------ EXTRACTED MATERIAL

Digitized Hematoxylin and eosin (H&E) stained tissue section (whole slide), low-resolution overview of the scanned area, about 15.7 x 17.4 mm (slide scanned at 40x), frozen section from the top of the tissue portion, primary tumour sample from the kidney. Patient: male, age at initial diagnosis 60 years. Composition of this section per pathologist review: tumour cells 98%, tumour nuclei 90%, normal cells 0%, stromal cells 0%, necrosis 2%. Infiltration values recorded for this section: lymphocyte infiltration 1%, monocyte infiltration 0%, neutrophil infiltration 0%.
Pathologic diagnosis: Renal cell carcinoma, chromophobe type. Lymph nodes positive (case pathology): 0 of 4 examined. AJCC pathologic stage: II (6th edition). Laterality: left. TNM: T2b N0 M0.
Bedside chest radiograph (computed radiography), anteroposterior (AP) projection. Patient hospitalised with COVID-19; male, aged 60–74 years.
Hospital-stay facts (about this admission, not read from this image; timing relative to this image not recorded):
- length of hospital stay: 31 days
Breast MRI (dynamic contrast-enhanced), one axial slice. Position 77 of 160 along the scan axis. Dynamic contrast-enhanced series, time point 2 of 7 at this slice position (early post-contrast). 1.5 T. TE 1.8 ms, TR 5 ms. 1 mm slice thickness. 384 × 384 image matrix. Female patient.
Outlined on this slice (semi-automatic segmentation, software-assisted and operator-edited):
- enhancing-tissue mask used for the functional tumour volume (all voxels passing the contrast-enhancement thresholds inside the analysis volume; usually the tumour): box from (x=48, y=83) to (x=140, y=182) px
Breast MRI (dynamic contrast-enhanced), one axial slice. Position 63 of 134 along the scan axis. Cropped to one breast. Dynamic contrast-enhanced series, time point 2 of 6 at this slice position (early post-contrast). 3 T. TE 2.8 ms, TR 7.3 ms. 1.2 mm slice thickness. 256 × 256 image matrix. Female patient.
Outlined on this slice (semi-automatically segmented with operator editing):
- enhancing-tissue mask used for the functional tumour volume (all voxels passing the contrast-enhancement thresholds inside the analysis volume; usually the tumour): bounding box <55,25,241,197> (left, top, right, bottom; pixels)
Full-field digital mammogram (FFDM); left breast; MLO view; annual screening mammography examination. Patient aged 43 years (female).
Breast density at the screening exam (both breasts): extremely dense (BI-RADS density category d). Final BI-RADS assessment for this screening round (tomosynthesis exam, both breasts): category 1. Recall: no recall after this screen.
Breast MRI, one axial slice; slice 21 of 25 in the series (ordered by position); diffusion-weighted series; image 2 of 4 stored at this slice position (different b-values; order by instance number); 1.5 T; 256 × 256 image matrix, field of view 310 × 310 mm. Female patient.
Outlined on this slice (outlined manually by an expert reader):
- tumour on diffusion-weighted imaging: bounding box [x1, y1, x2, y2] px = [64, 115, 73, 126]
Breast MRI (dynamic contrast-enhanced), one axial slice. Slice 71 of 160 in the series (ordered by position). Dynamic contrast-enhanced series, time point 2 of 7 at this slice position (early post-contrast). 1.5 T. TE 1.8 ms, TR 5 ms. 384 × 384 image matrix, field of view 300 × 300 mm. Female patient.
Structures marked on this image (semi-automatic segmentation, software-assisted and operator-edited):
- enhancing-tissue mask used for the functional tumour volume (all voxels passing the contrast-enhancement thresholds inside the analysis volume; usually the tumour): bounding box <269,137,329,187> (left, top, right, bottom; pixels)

------------

▸ DIRECTIONS FOR THIS TASK:
Send back all the records above word for word.

▸ THE ANSWER:
Digitized Hematoxylin and eosin (H&E) stained tissue section (whole slide), low-resolution overview of the scanned area, about 15.7 x 17.4 mm (slide scanned at 40x), frozen section from the top of the tissue portion, primary tumour sample from the kidney. Patient: male, age at initial diagnosis 60 years. Composition of this section per pathologist review: tumour cells 98%, tumour nuclei 90%, normal cells 0%, stromal cells 0%, necrosis 2%. Infiltration values recorded for this section: lymphocyte infiltration 1%, monocyte infiltration 0%, neutrophil infiltration 0%.
Pathologic diagnosis: Renal cell carcinoma, chromophobe type. Lymph nodes positive (case pathology): 0 of 4 examined. AJCC pathologic stage: II (6th edition). Laterality: left. TNM: T2b N0 M0.
Bedside chest radiograph (computed radiography), anteroposterior (AP) projection. Patient hospitalised with COVID-19; male, aged 60–74 years.
Hospital-stay facts (about this admission, not read from this image; timing relative to this image not recorded):
- length of hospital stay: 31 days
Breast MRI (dynamic contrast-enhanced), one axial slice. Position 77 of 160 along the scan axis. Dynamic contrast-enhanced series, time point 2 of 7 at this slice position (early post-contrast). 1.5 T. TE 1.8 ms, TR 5 ms. 1 mm slice thickness. 384 × 384 image matrix. Female patient.
Outlined on this slice (semi-automatic segmentation, software-assisted and operator-edited):
- enhancing-tissue mask used for the functional tumour volume (all voxels passing the contrast-enhancement thresholds inside the analysis volume; usually the tumour): box from (x=48, y=83) to (x=140, y=182) px
Breast MRI (dynamic contrast-enhanced), one axial slice. Position 63 of 134 along the scan axis. Cropped to one breast. Dynamic contrast-enhanced series, time point 2 of 6 at this slice position (early post-contrast). 3 T. TE 2.8 ms, TR 7.3 ms. 1.2 mm slice thickness. 256 × 256 image matrix. Female patient.
Outlined on this slice (semi-automatically segmented with operator editing):
- enhancing-tissue mask used for the functional tumour volume (all voxels passing the contrast-enhancement thresholds inside the analysis volume; usually the tumour): bounding box <55,25,241,197> (left, top, right, bottom; pixels)
Full-field digital mammogram (FFDM); left breast; MLO view; annual screening mammography examination. Patient aged 43 years (female).
Breast density at the screening exam (both breasts): extremely dense (BI-RADS density category d). Final BI-RADS assessment for this screening round (tomosynthesis exam, both breasts): category 1. Recall: no recall after this screen.
Breast MRI, one axial slice; slice 21 of 25 in the series (ordered by position); diffusion-weighted series; image 2 of 4 stored at this slice position (different b-values; order by instance number); 1.5 T; 256 × 256 image matrix, field of view 310 × 310 mm. Female patient.
Outlined on this slice (outlined manually by an expert reader):
- tumour on diffusion-weighted imaging: bounding box [x1, y1, x2, y2] px = [64, 115, 73, 126]
Breast MRI (dynamic contrast-enhanced), one axial slice. Slice 71 of 160 in the series (ordered by position). Dynamic contrast-enhanced series, time point 2 of 7 at this slice position (early post-contrast). 1.5 T. TE 1.8 ms, TR 5 ms. 384 × 384 image matrix, field of view 300 × 300 mm. Female patient.
Structures marked on this image (semi-automatic segmentation, software-assisted and operator-edited):
- enhancing-tissue mask used for the functional tumour volume (all voxels passing the contrast-enhancement thresholds inside the analysis volume; usually the tumour): bounding box <269,137,329,187> (left, top, right, bottom; pixels)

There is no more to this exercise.